There is a second rule, which determines the walking speed modulus after the reorientation. This is introduced in order to maintain a certain time to collision between the agent and the obstacle in the chosen walking direction31. For this, we define a minimum time \({\tau }_{m}\) such that times-to-collision are forced to stay always below \({\tau }_{m}\) by reducing adequately the speed of the agents. That speed is then computed at practice as \(v(t)=\,{\rm{\min }}\,[v,\frac{{d}_{obs}}{{\tau }_{m}}]\) where \({d}_{obs}\) is the distance between the agent and the first obstacle in the desired direction \(\alpha \) at that time step.

Implementation and technical details

In this section we provide additional details of how the simulations of our multiagent model have been carried out. For the first two interactions, the number of agents is fixed to \(N=512\), while for the heuristic rule the number is fixed to \(N=128\) due to the computational cost of its simulations (different time steps \(\Delta t\) are also used in each case for the same reason, see below). The simulation time for the repulsive and time-to-collision mechanisms (it is, \({F}_{rep}^{(sa)}\) and \({F}_{ttc}^{(sa)}\)) scales as \(\propto {N}^{2}\), as they are pair to pair interactions. Instead, the heuristic rule prospects into the future the different \(\alpha \) paths. This algorithm implies a scaling time \(t\propto {N}^{2}{m}_{\alpha }{d}_{m}\), where \({m}_{\alpha }\) is the number of explored directions \(\alpha \) in each evaluation of the rule (fixed in our case to \({m}_{\alpha }=50\)), and \({d}_{m}={t}_{m}/\Delta t\) is the number of time steps in the prospection. Additionally, the simulation time step \(\Delta t\) is also different in each one.

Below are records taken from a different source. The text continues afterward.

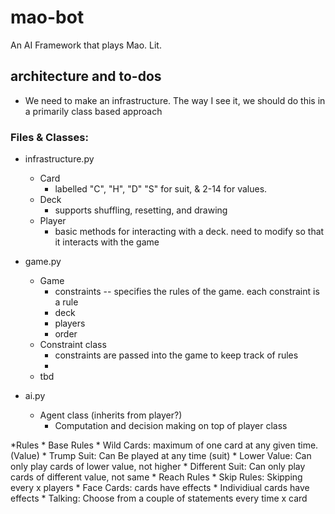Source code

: # mao-bot
An AI Framework that plays Mao. Lit.

## architecture and to-dos
* We need to make an infrastructure. The way I see it, we should do this in a primarily class based approach

### Files & Classes:
* infrastructure.py
	* Card
		* labelled "C", "H", "D" "S" for suit, & 2-14 for values.
	* Deck 
		* supports shuffling, resetting, and drawing
	* Player
		* basic methods for interacting with a deck. need to modify so that it interacts with the game
	
* game.py
	* Game
		* constraints -- specifies the rules of the game. each constraint is a rule
		* deck
		* players
		* order
	* Constraint class
		* constraints are passed into the game to keep track of rules
		* 
	* tbd

* ai.py
	* Agent class (inherits from player?)
		* Computation and decision making on top of player class
		
*Rules
	* Base Rules
		* Wild Cards: maximum of one card at any given time. (Value)
		* Trump Suit: Can Be played at any time (suit)
		* Lower Value: Can only play cards of lower value, not higher
		* Different Suit: Can only play cards of different value, not same
	* Reach Rules
		* Skip Rules: Skipping every x players
		* Face Cards: cards have effects
		* Individiual cards have effects
		* Talking: Choose from a couple of statements every time x card
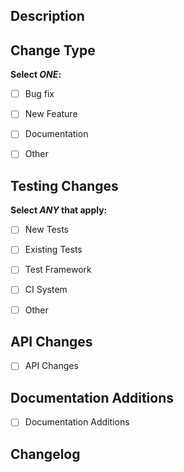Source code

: <!-- PLEASE FILL OUT THE FOLLOWING MARKDOWN TEMPLATE -->

## Description

<!-- Describe your changes, their justification, AND their impact. Reference issues or pull requests where possible (use '#ENG-XX' or '#GH-XX' where XX is the ticket or pull request number). -->

## Change Type

**Select _ONE_:**

- [ ] Bug fix
<!-- checked [x] = Bug fix; unchecked [ ] = no changes, ignore this section -->
- [ ] New Feature
<!-- checked [x] = New Feature; unchecked [ ] = no changes, ignore this section -->
- [ ] Documentation
<!-- checked [x] = Documentation; unchecked [ ] = no changes, ignore this section -->
- [ ] Other
  <!-- checked [x] = Other; unchecked [ ] = no changes, ignore this section -->
  <!-- Other - special case is for when a change warrants additional explanation or description in the release notes. Please include a description of the change for inclusion in the release notes. -->

## Testing Changes

**Select _ANY_ that apply:**

- [ ] New Tests
<!-- checked [x] = new test cases were added; unchecked [ ] = no new test cases -->
- [ ] Existing Tests
<!-- checked [x] = existing test cases were edited; unchecked [ ] = no existing tests were modified -->
- [ ] Test Framework
<!-- checked [x] = this modifies the test framework; unchecked [ ] = no test framework changes -->
- [ ] CI System
<!-- checked [x] = this changes the CI system; unchecked [ ] = no CI changes -->
- [ ] Other
  <!-- checked [x] = this integrates an external test system; unchecked [ ] = no miscellaneous test-related changes -->
  <!-- Please describe your test changes, or list each new test and its purpose, under each respective checkbox -->

## API Changes

- [ ] API Changes
  <!-- checked [x] = API changes; unchecked [ ] = no changes, ignore this section -->
  <!-- If this PR introduces API changes, please describe the changes here. What will developers need to know before upgrading to this version? -->

## Documentation Additions

- [ ] Documentation Additions
  <!-- checked [x] = Documentation changes; unchecked [ ] = no changes, ignore this section -->
  <!-- Describe what must be added to the documentation after merge. -->

## Changelog

<!-- A list of changes in this PR that can be copied to the public changelog>
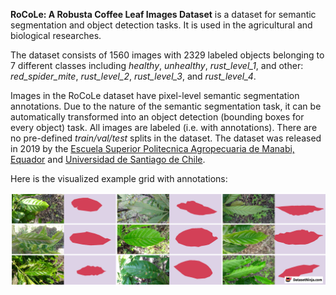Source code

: **RoCoLe: A Robusta Coffee Leaf Images Dataset** is a dataset for semantic segmentation and object detection tasks. It is used in the agricultural and biological researches. 

The dataset consists of 1560 images with 2329 labeled objects belonging to 7 different classes including *healthy*, *unhealthy*, *rust_level_1*, and other: *red_spider_mite*, *rust_level_2*, *rust_level_3*, and *rust_level_4*.

Images in the RoCoLe dataset have pixel-level semantic segmentation annotations. Due to the nature of the semantic segmentation task, it can be automatically transformed into an object detection (bounding boxes for every object) task. All images are labeled (i.e. with annotations). There are no pre-defined <i>train/val/test</i> splits in the dataset. The dataset was released in 2019 by the [Escuela Superior Politecnica Agropecuaria de Manabi, Equador](http://www.espam.edu.ec/) and [Universidad de Santiago de Chile](https://www.usach.cl/).

Here is the visualized example grid with annotations:

<img src="https://github.com/dataset-ninja/rocole/raw/main/visualizations/side_annotations_grid.png">
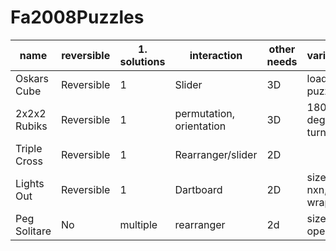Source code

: Fa2008Puzzles
=============

| name         | reversible | 1.  solutions | interaction              | other needs | variant         | symmetry |
|--------------|------------|---------------|--------------------------|-------------|-----------------|----------|
| Oskars Cube  | Reversible | 1             | Slider                   | 3D          | load puzz       | No       |
| 2x2x2 Rubiks | Reversible | 1             | permutation, orientation | 3D          | 180 degree turn | Yes      |
| Triple Cross | Reversible | 1             | Rearranger/slider        | 2D          |                 | No       |
| Lights Out   | Reversible | 1             | Dartboard                | 2D          | size, nxn, wrap | 8        |
| Peg Solitare | No         | multiple      | rearranger               | 2d          | size, open      | 6        |



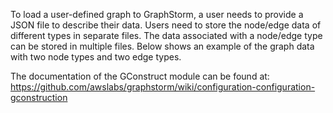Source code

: To load a user-defined graph to GraphStorm, a user needs to provide a JSON file to describe
their data. Users need to store the node/edge data of different types in separate files.
The data associated
with a node/edge type can be stored in multiple files. Below shows an example of the graph
data with two node types and two edge types.

The documentation of the GConstruct module can be found at: https://github.com/awslabs/graphstorm/wiki/configuration-configuration-gconstruction

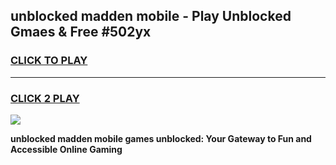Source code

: 
## unblocked madden mobile - Play Unblocked Gmaes & Free #502yx
<h3>
<a href="https://news.freeplayer.one?title=unblocked_madden_mobile&ref=24F">CLICK TO PLAY</a></h3>
<hr>

<h3>
<a href="https://news.freeplayer.one?title=unblocked_madden_mobile&ref=24F">CLICK 2 PLAY</a>
  
</h3>

<a href="https://news.freeplayer.one?title=unblocked_madden_mobile&ref=24F/"><img src="https://clearcache.store/games.png"></a>


**unblocked madden mobile games unblocked: Your Gateway to Fun and Accessible Online Gaming**
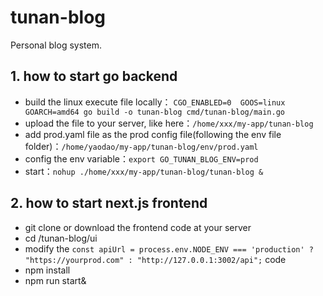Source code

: # tunan-blog
Personal blog system.

## 1. how to start go backend
- build the linux execute file locally： `CGO_ENABLED=0  GOOS=linux  GOARCH=amd64 go build -o tunan-blog cmd/tunan-blog/main.go`
- upload the file to your server, like here：`/home/xxx/my-app/tunan-blog`
- add prod.yaml file as the prod config file(following the env file folder)：`/home/yaodao/my-app/tunan-blog/env/prod.yaml`
- config the env variable：`export GO_TUNAN_BLOG_ENV=prod`
- start：`nohup ./home/xxx/my-app/tunan-blog/tunan-blog &`

## 2. how to start next.js frontend
- git clone or download the frontend code at your server
- cd /tunan-blog/ui
- modify the `const apiUrl = process.env.NODE_ENV === 'production' ? "https://yourprod.com" : "http://127.0.0.1:3002/api";` code
- npm install
- npm run start&
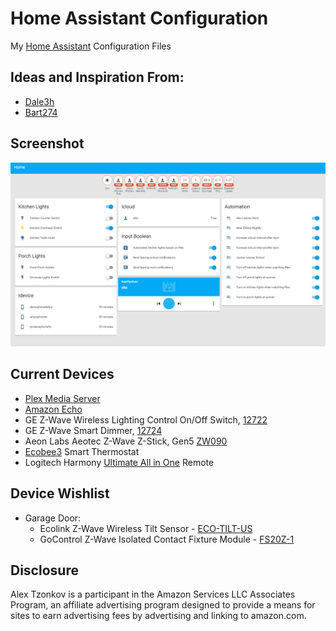 # Home Assistant Configuration

My [Home Assistant](https://home-assistant.io/) Configuration Files

## Ideas and Inspiration From:

- [Dale3h](https://github.com/dale3h/homeassistant-config) 
- [Bart274](https://github.com/Bart274/icloudplatform)

## Screenshot
![UI](screenshot.png)

## Current Devices
- [Plex Media Server](https://www.plex.tv/)
- [Amazon Echo](https://www.amazon.com/gp/product/B00X4WHP5E/ref=as_li_tl?ie=UTF8&camp=1789&creative=9325&creativeASIN=B00X4WHP5E&linkCode=as2&tag=tzonkov-20&linkId=3add3da278c91b57f14ee4b5aa941d97)
- GE Z-Wave Wireless Lighting Control On/Off Switch, [12722](https://www.amazon.com/gp/product/B0035YRCR2/ref=as_li_tl?ie=UTF8&camp=1789&creative=9325&creativeASIN=B0035YRCR2&linkCode=as2&tag=tzonkov-20&linkId=d9efe53d35604f066b32f9da809d1f28)
- GE Z-Wave Smart Dimmer, [12724](https://www.amazon.com/gp/product/B006LQFHN2/ref=as_li_tl?ie=UTF8&camp=1789&creative=9325&creativeASIN=B006LQFHN2&linkCode=as2&tag=tzonkov-20&linkId=4dbb2b7892e8abf6c15401de9a6c7ed4)
- Aeon Labs Aeotec Z-Wave Z-Stick, Gen5 [ZW090](https://www.amazon.com/gp/product/B00X0AWA6E/ref=as_li_tl?ie=UTF8&camp=1789&creative=9325&creativeASIN=B00X0AWA6E&linkCode=as2&tag=tzonkov-20&linkId=18633d8d0e7ed9c80804ae8b5699c941)
- [Ecobee3](https://www.amazon.com/gp/product/B00ZIRV39M/ref=as_li_tl?ie=UTF8&camp=1789&creative=9325&creativeASIN=B00ZIRV39M&linkCode=as2&tag=tzonkov-20&linkId=092b7b794b3b6c099e94a5f6cfbb33af) Smart Thermostat
- Logitech Harmony [Ultimate All in One](http://amzn.to/2gD9IoC) Remote 

## Device Wishlist
- Garage Door:
    - Ecolink Z-Wave Wireless Tilt Sensor - [ECO-TILT-US](http://amzn.to/2gB3Rnu)
    - GoControl Z-Wave Isolated Contact Fixture Module - [FS20Z-1](http://amzn.to/2ge36Ah)

## Disclosure
Alex Tzonkov is a participant in the Amazon Services LLC Associates Program, an affiliate advertising program designed to provide a means for sites to earn advertising fees by advertising and linking to amazon.com.
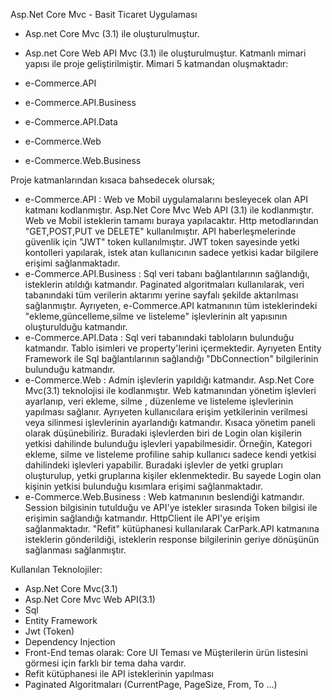 Asp.Net Core Mvc - Basit Ticaret Uygulaması

- Asp.net Core Mvc (3.1) ile oluşturulmuştur.
- Asp.net Core Web API Mvc (3.1) ile oluşturulmuştur.
Katmanlı mimari yapısı ile proje geliştirilmiştir. Mimari 5 katmandan oluşmaktadır:

- e-Commerce.API
- e-Commerce.API.Business
- e-Commerce.API.Data
- e-Commerce.Web
- e-Commerce.Web.Business

Proje katmanlarından kısaca bahsedecek olursak;

- e-Commerce.API : Web ve Mobil uygulamalarını besleyecek olan API katmanı kodlanmıştır. Asp.Net Core Mvc Web API (3.1) ile kodlanmıştır. Web ve Mobil isteklerin tamamı buraya yapılacaktır. Http metodlarından "GET,POST,PUT ve DELETE" kullanılmıştır. API haberleşmelerinde güvenlik için "JWT" token kullanılmıştır. JWT token sayesinde yetki kontolleri yapılarak, istek atan kullanıcının sadece yetkisi kadar bilgilere erişimi sağlanmaktadır.
- e-Commerce.API.Business : Sql veri tabanı bağlantılarının sağlandığı, isteklerin atıldığı katmandır. Paginated algoritmaları kullanılarak, veri tabanındaki tüm verilerin aktarımı yerine sayfalı şekilde aktarılması sağlanmıştır. Ayrıyeten, e-Commerce.API katmanının tüm isteklerindeki "ekleme,güncelleme,silme ve listeleme" işlevlerinin alt yapısının oluşturulduğu katmandır.
- e-Commerce.API.Data : Sql veri tabanındaki tabloların bulunduğu katmandır. Tablo isimleri ve property'lerini içermektedir. Ayrıyeten Entity Framework ile Sql bağlantılarının sağlandığı "DbConnection" bilgilerinin bulunduğu katmandır.
- e-Commerce.Web : Admin işlevlerin yapıldığı katmandır. Asp.Net Core Mvc(3.1) teknolojisi ile kodlanmıştır. Web katmanından yönetim işlevleri ayarlanıp, veri ekleme, silme , düzenleme ve listeleme işlevlerinin yapılması sağlanır. Ayrıyeten kullanıcılara erişim yetkilerinin verilmesi veya silinmesi işlevlerinin ayarlandığı katmandır. Kısaca yönetim paneli olarak düşünebiliriz. Buradaki işlevlerden biri de Login olan kişilerin yetkisi dahilinde bulunduğu işlevleri yapabilmesidir. Örneğin, Kategori ekleme, silme ve listeleme profiline sahip kullanıcı sadece kendi yetkisi dahilindeki işlevleri yapabilir. Buradaki işlevler de yetki grupları oluşturulup, yetki gruplarına kişiler eklenmektedir. Bu sayede Login olan kişinin yetkisi bulunduğu kısımlara erişimi sağlanmaktadır.
- e-Commerce.Web.Business : Web katmanının beslendiği katmandır. Session bilgisinin tutulduğu ve API'ye istekler sırasında Token bilgisi ile erişimin sağlandığı katmandır. HttpClient ile API'ye erişim sağlanmaktadır. "Refit" kütüphanesi kullanılarak CarPark.API katmanına isteklerin gönderildiği, isteklerin response bilgilerinin geriye dönüşünün sağlanması sağlanmıştır.

Kullanılan Teknolojiler:

- Asp.Net Core Mvc(3.1)
- Asp.Net Core Mvc Web API(3.1)
- Sql
- Entity Framework
- Jwt (Token)
- Dependency Injection
- Front-End temas olarak: Core UI Teması ve Müşterilerin ürün listesini görmesi için farklı bir tema daha vardır.
- Refit kütüphanesi ile API isteklerinin yapılması
- Paginated Algoritmaları (CurrentPage, PageSize, From, To ...)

The agents are placed in a two-dimensional simulation box with density \(\rho \) using periodic boundary conditions. The units of length are re-scaled to \(\sigma \), so \(r=1\) is equal to a diameter agent. The agent mass is settled as \(m=1\). The Verlet algorithm has been used to integrate the equations. The system is studied for different values of the density in the range \(\rho =[0.05,0.32]\), which is accomplished by fixing the number of individuals to a certain value \(N\) and changing the box size \(L\), given \(\rho =N/{L}^{2}\)).

The parameters used for the implementation of the self-avoidance mechanisms are as follows:

  • The repulsive interaction(3) is fixed to \(k=4\) (unless indicated otherwise), \(A=2.5\) and \(\Delta {t}_{rep}=0.001\).

  • The time-to-collision potential(5) is fixed to \(k=1.5\), \({\tau }_{0}=10\) and \(\Delta {t}_{ttc}=0.005\) according to26. The \({\tau }_{0}\) value is defined in order to not affect the dynamics in the scaling region.

  • The heuristic rule is fixed to \({\tau }_{m}=0.5\) and \({d}_{max}={v}_{i}{t}_{m}\), with \({t}_{m}=5\), \({\alpha }_{max}=7{5}^{\circ }\) and \(\Delta {t}_{heu}=0.05\), according to31.

To carry out the simulations 8 CPUs have been used, with a total simulation time around \( \sim 250\) hours for each CPU.